RBPJ and cell fate in the kidney vasculature

The unique spatial arrangement of the kidney arterioles with each nephron is crucial for the regulation of renal blood flow, glomerular filtration rate and other specialized kidney functions that maintain homeostasis. Thus, the proper and timely assembly of the arterioles with their respective nephrons is a crucial morphogenetic event leading to the formation of a functioning kidney necessary for independent extra uterine life. The mechanisms that govern the development of the kidney vasculature are poorly understood.

We have shown that Foxd1+ cells and their descendants, Renin Precursor Cells (RPCs) are the earliest metanephric progenitors for all the mural cells of the kidney arterioles including JG cells, pericytes, arteriolar smooth muscle cells (SMCs) and mesangial cells. Recently, we found that RPCs harbor Super- Enhancers (SEs): clusters of large genomic regulatory regions that drive expression of genes that define cell identity. SEs are formed by high density of transcription factor (TF) binding to DNA, deposition of co- activators (Mediator, p300), distinctive histone marks such as H3K27ac and open chromatin configuration. Further, we showed that RBP-J, the final transcriptional effector for all Notch receptors, governs a network of genes involved in the acquisition and maintenance of the endocrine-contractile phenotype of the renin precursor cells. Cells from mutant mice lose their characteristic myo-epithelioid granulated phenotype and are unable to make granules, synthesize renin or smooth muscle proteins. Remarkably, the RBP-J -/- mutant cells switch phenotype and express genes usually encountered in hematopoietic cells indicating that an additional key function of RBP-J is to repress the ectopic expression of genes from undesirable lineages. We hypothesize that SEs are established early during differentiation of the mural cells of the kidney arterioles and that RBP-J is crucial in the organization of the chromatin landscape genome-wide and in the operation of the renin SE in particular.

Aim 1 will test the hypothesis that during morphogenesis of the renal arterial tree, cell-specific SEs determine the identity and fate of the mural cells of the renal arterial tree.

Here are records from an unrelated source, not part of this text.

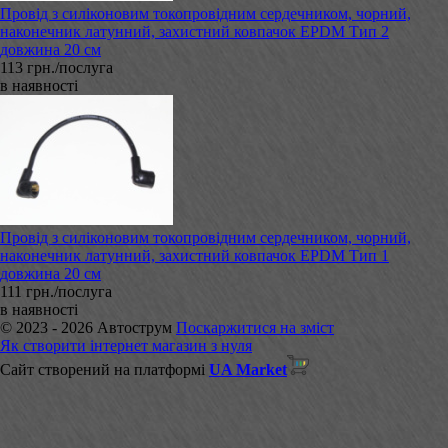
Провід з силіконовим токопровідним сердечником, чорний,
наконечник латунний, захистний ковпачок EPDM Тип 2
довжина 20 см
113 грн./послуга
в наявності
Провід з силіконовим токопровідним сердечником, чорний,
наконечник латунний, захистний ковпачок EPDM Тип 1
довжина 20 см
111 грн./послуга
в наявності
© 2023 - 2026 Автострум
Поскаржитися на зміст
Як створити інтернет магазин з нуля
Сайт створений на платформі
UA Market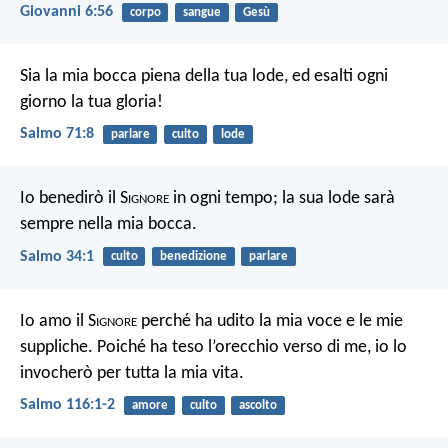
Giovanni 6:56
corpo
sangue
Gesù
Sia la mia bocca piena della tua lode, ed esalti ogni
giorno la tua gloria!
Salmo 71:8
parlare
culto
lode
Io benedirò il S
ignore
in ogni tempo;
la sua lode sarà
sempre nella mia bocca.
Salmo 34:1
culto
benedizione
parlare
Io amo il S
ignore
perché ha udito la mia voce e le mie
suppliche.
Poiché ha teso l’orecchio verso di me, io lo
invocherò per tutta la mia vita.
Salmo 116:1-2
amore
culto
ascolto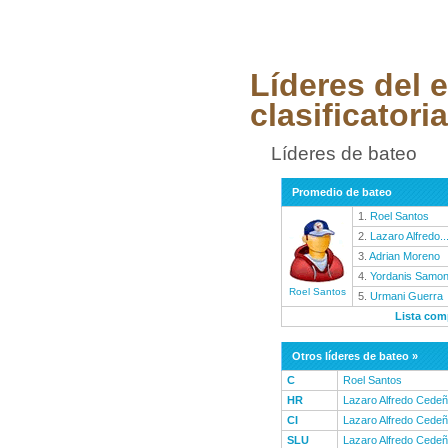
Líderes del 
clasificatoria
Líderes de bateo
Promedio de bateo
1.
Roel Santos
2.
Lazaro Alfredo..
3.
Adrian Moreno
4.
Yordanis Samo
Roel Santos
5.
Urmani Guerra
Lista com
Otros líderes de bateo »
C
Roel Santos
HR
Lazaro Alfredo Cede
CI
Lazaro Alfredo Cede
SLU
Lazaro Alfredo Cede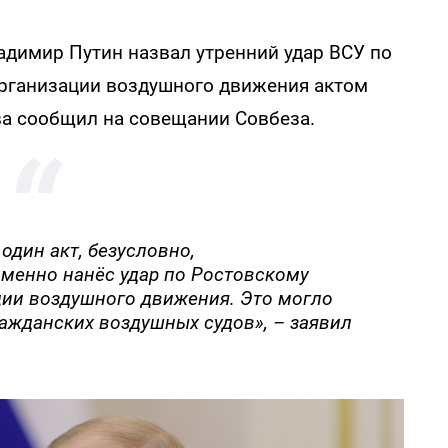
димир Путин назвал утренний удар ВСУ по
организации воздушного движения актом
ва сообщил на совещании Совбеза.
дин акт, безусловно,
 именно нанёс удар по Ростовскому
ции воздушного движения. Это могло
ражданских воздушных судов», – заявил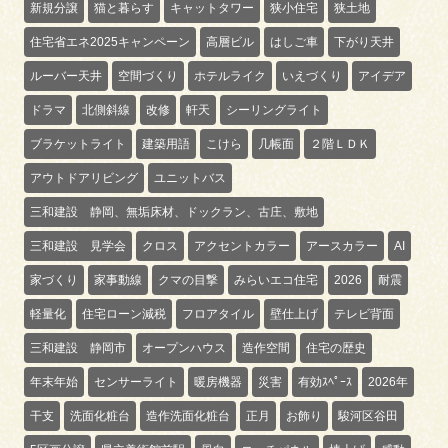
新規分譲
猫と暮らす
キャットタワー
狭小住宅
狭土地
住宅省エネ2025キャンペーン
高層ビル
はしご車
下がり天井
ルーバー天井
空間づくり
ホテルライク
いえづくり
アイデア
ドラマ
北側斜線
改修
軒天
シーリングライト
ブラケットライト
建築用語
こけら
几帳面
２階ＬＤＫ
アウトドアリビング
ユニットバス
三和建設 静岡、無垢床材、ドックラン、古庄、敷地
三和建設 見学会
クロス
アクセントカラー
アースカラー
AI
家づくり
家事動線
クマの目撃
みらいエコ住宅
2026
耐震
軽量化
住宅ローン減税
フロアタイル
壁仕上げ
テレビ背面
三和建設 静岡市
オープンハウス
造作空間
住宅の歴史
年末年始
センサーライト
暖房機器
災害
有効ｽﾍﾟｰｽ
2026年
干支
洗面化粧台
造作洗面化粧台
正月
お飾り
駿河区谷田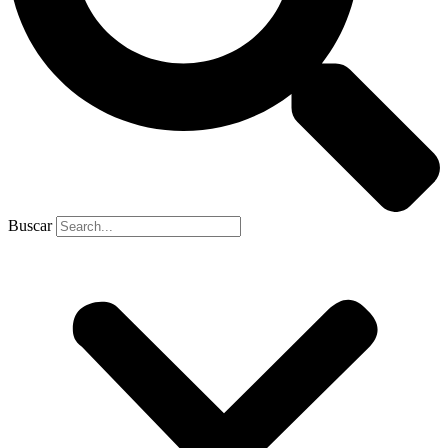
Buscar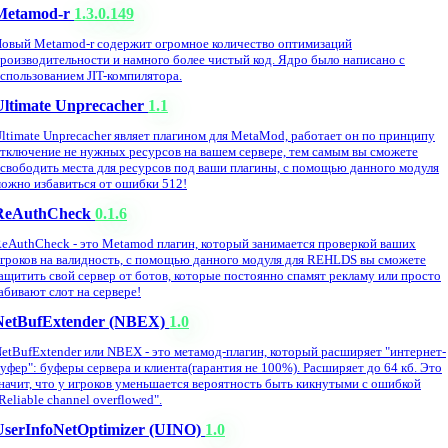
Metamod-r
1.3.0.149
овый Metamod-r содержит огромное количество оптимизаций
роизводительности и намного более чистый код. Ядро было написано с
спользованием JIT-компилятора.
Ultimate Unprecacher
1.1
ltimate Unprecacher являет плагином для MetaMod, работает он по принципу
тключение не нужных ресурсов на вашем сервере, тем самым вы сможете
свободить места для ресурсов под ваши плагины, с помощью данного модуля
ожно избавиться от ошибки 512!
ReAuthCheck
0.1.6
eAuthCheck - это Metamod плагин, который занимается проверкой ваших
гроков на валидность, с помощью данного модуля для REHLDS вы сможете
ащитить свой сервер от ботов, которые постоянно спамят рекламу или просто
абивают слот на сервере!
NetBufExtender (NBEX)
1.0
etBufExtender или NBEX - это метамод-плагин, который расширяет "интернет-
уфер": буферы сервера и клиента(гарантия не 100%). Расширяет до 64 кб. Это
начит, что у игроков уменьшается вероятность быть кикнутыми с ошибкой
Reliable channel overflowed".
UserInfoNetOptimizer (UINO)
1.0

Aim 2 will test the hypothesis that RBP-J is crucial for the acquisition and maintenance of the chromatin landscape and the operation of the SEs that control the fate of the mural cells of the kidney arterioles.

By providing fundamental knowledge regarding the mechanisms whereby progenitor cells contribute to the endowment of renal vascular cells and how those cells differentiate and assemble to form the renal arterioles, a frontier basically unexplored, this proposal has the potential to benefit children and adults with congenital and acquired kidney diseases, vascular diseases and hypertension.